Dans le domaine de l’immobilier, compte tenu des difficultés financières, les promoteurs émettent (fin novembre 2015) le désir de ralentir le rythme de construction des logements sociaux.
D’autre part, au cœur de l’hiver, la crise de la SAMIR, (Société anonyme marocaine de l’industrie et du raffinage), unique raffinerie du royaume et principal fleuron de l’industrie marocaine fait couler beaucoup d’encre. En mars 2016, le tribunal administratif de Casablanca décrète sa liquidation judiciaire sans oser inculper Mohamed Houssein El Amoudi, son patron saoudien qui l’avait achetée en 1997 à un prix symbolique dans des conditions douteuses. Cette affaire constitue un parfait exemple de privatisation ratée. En effet, les arriérés de cette entreprise, qui avait le monopole d’importer des carburants pendant dix ans, s’élèvent à 43 milliards de dirhams, la moitié due à l’État et l’autre moitié aux banques et à des sociétés étrangères. Les centaines d’ouvriers qui y travaillaient vivent à présent dans l’angoisse. Un gâchis épouvantable.
Ajoutons que la loi de finances tablait sur une aide financière de 13 milliards de dirhams des pays du Golfe. Jusqu’en octobre 2015, Rabat n’en a reçu que 2 milliards (Akhbar al Youm du 13/01/2016). Mais au cours d’une visite de Mohamed VI (fin avril-début mai 2016), le Maroc encaisse 250 millions de dollars versés par le Koweït.

Le solaire s’impose (Ph : communication Noor I)

Ainsi, les prévisions de taux de croissance sont revues sans cesse à la baisse. En décembre 2015, on avance le chiffre de 2 %, puis en mars 2016, on ne parle plus que de 1 %. On est donc bien loin des 7 % promis par le PJD en 2011 !
Cela n’empêche pas l’État de se lancer dans des projets gigantesques, nécessitant un investissement colossal. Ainsi, le 4 février 2016, Mohamed VI inaugure à Ouarzazate, au sud du Maroc, en présence de la ministre française de l’Écologie, la socialiste Ségolène Royal, la construction de Nour I, la plus puissante station de production d’électricité du monde grâce à l’énergie solaire.
À Kenitra, au nord de Rabat, une nouvelle usine Peugeot – Citroën vient de s’installer. Elle est censée produire annuellement 90 000 véhicules destinés à être vendus en Afrique et au Moyen-Orient. De son côté, Renault projette d’investir 10 milliards de dirhams dans ses ateliers au Maroc, ce qui se traduira par la création de 50 000 emplois et la réalisation de bénéfices annuels de 20 milliards de dirhams grâce aux exportations en Afrique, en Asie et en Europe.
Ajoutons enfin que le géant aéronautique américain Hexcel, spécialisé, entre autres, dans la fabrication de la fibre de carbone et des matériaux composites affectés aux avions s’établit à Casablanca.
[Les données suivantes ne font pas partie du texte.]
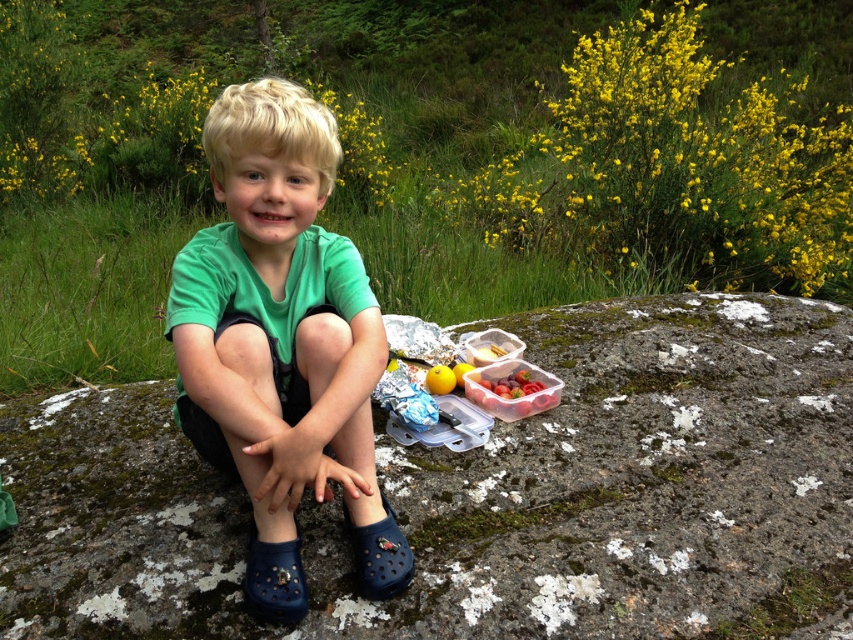
Is point (257, 605) less distant than point (436, 376)?

Yes, point (257, 605) is in front of point (436, 376).

Is point (271, 582) closer to viewer compared to point (450, 371)?

Yes, point (271, 582) is closer to viewer.

The height and width of the screenshot is (640, 853). I want to click on blue rubber shoe at lower left, so click(274, 579).

Can you confirm if gray mossy rock at center is smaller than yellow matte apple at center?

Actually, gray mossy rock at center might be larger than yellow matte apple at center.

Does gray mossy rock at center have a larger size compared to yellow matte apple at center?

Yes, gray mossy rock at center is bigger than yellow matte apple at center.

Is point (848, 636) closer to camera compared to point (448, 372)?

Yes, point (848, 636) is in front of point (448, 372).

Where is `gray mossy rock at center`? The width and height of the screenshot is (853, 640). gray mossy rock at center is located at coordinates (486, 497).

Does point (801, 332) lie in front of point (273, 614)?

No, it is not.

At what (x,y) coordinates should I click in order to perform the action: click on gray mossy rock at center. Please return your answer as a coordinate pair (x, y). The width and height of the screenshot is (853, 640). Looking at the image, I should click on (486, 497).

In order to click on gray mossy rock at center in this screenshot , I will do `click(486, 497)`.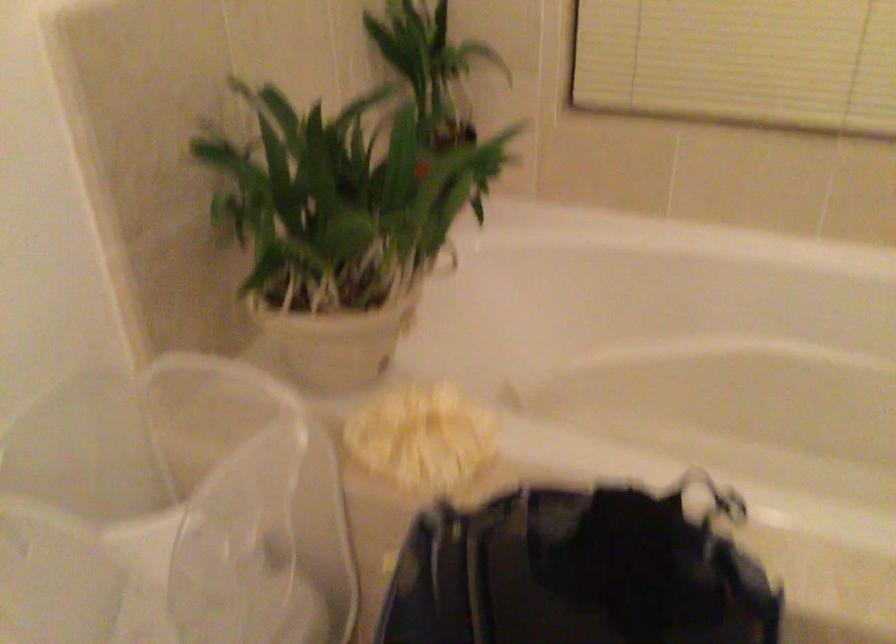
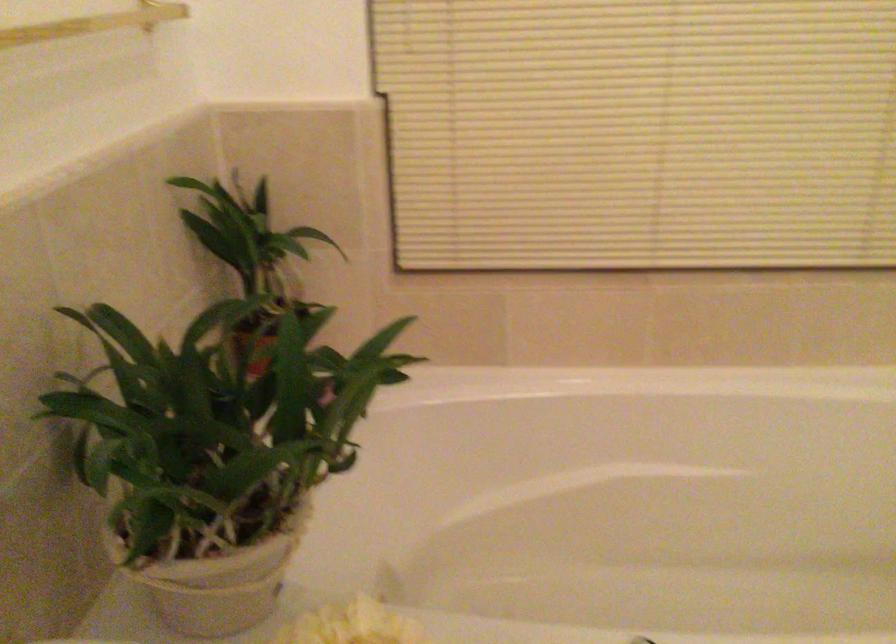
Which direction would the cameraman need to move to produce the second image?

The cameraman moved toward left, forward.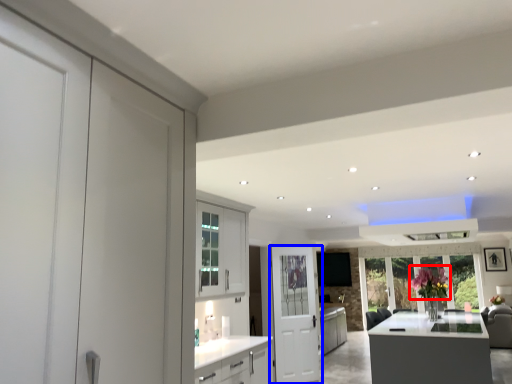
Question: Among these objects, which one is nearest to the camera, flower (highlighted by a red box) or door (highlighted by a blue box)?

Choices:
 (A) flower
 (B) door

Answer: (A)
La présence du roi... (Ph : Flickr - mhobl)

SOCIÉTÉ

Accusant l’Exécutif de chercher à les mettre devant le fait accompli, les principales centrales syndicales appellent, au début de novembre 2015, à une grève générale pour exprimer leur rejet du projet gouvernemental de fixer l’âge de la retraite à 63 ans. D’après les organisateurs, le mot d’ordre est suivi dans la fonction publique le 24 février 2016 à hauteur de 80 % malgré les retenues sur salaires. Or, d’après un ancien directeur de la CMR (Caisse Marocaine des Retraités), même la réforme préconisée par l’équipe au pouvoir relève du replâtrage, dans la mesure où une chute vertigineuse des cotisations s’avère inévitable suite à la politique de recrutement des futurs fonctionnaires sous contrat, les privant de titularisation et les empêchant, par conséquent, d’apporter la moindre contribution à cette caisse.
De leur côté, les réseaux sociaux s’emparent de la question de la retraite des ministres et des députés qui continuent à percevoir une pension assez consistante après avoir quitté leur fonction.
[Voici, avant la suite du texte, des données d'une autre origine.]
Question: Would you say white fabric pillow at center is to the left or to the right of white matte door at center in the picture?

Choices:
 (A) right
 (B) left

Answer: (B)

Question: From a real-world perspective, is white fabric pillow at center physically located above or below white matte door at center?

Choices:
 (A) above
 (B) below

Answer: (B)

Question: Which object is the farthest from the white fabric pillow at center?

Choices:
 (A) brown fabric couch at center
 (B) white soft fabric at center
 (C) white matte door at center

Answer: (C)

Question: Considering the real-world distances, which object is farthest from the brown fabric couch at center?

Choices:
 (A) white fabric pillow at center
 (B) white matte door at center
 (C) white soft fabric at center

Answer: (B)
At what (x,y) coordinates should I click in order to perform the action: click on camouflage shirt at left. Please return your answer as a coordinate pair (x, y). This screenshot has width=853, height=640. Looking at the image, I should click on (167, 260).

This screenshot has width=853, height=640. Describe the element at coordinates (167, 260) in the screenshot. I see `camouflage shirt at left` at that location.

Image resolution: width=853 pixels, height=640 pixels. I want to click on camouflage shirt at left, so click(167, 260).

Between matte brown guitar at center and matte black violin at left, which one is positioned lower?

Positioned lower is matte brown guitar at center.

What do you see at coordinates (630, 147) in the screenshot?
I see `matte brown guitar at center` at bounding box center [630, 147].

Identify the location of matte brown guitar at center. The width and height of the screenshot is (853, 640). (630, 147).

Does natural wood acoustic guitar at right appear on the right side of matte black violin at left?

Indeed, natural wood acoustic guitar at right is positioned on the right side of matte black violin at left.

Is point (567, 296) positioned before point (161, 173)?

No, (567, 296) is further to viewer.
En décembre 2015, les élèves-professeurs des CPR (Centres Pédagogiques Régionaux) manifestent, à leur tour, dans les grandes villes contre deux mesures émanant du ministère de tutelle : réduction de leur bourse de 2400 à 1200 dirhams et obligation de passer un nouveau concours avant d’accéder à la fonction publique. Au début de janvier 2016, les forces de l’ordre interviennent d’une manière bien musclée pour disperser les manifestants à Casablanca. Les réseaux sociaux s’enflamment de nouveau, affichant leur solidarité avec les élèves-professeurs qui déclenchent une grève de la faim. Là encore, le gouvernement sombre dans la cacophonie. Si le Premier ministre se montre inflexible, l’argentier du royaume, Mohamed Boussaïd affilié comme Mezouar au RNI, suggère des solutions visant à embaucher les élèves-professeurs et à désamorcer la crise. Benkirane entre en transe. Mais même certaines formations politiques tiennent absolument à y mettre leur grain de sel. Histoire de rappeler qu’ils sont encore là. C’est le cas du PAM et de l’USFP qui offrent leurs bons offices au début avril 2016, théoriquement pour mettre fin au bras de fer entre le gouvernement et les futurs enseignants. Au lendemain d’un accord avec le ministère de l’Éducation nationale, les élèves-professeurs reprennent les cours. Sans cacher leur méfiance.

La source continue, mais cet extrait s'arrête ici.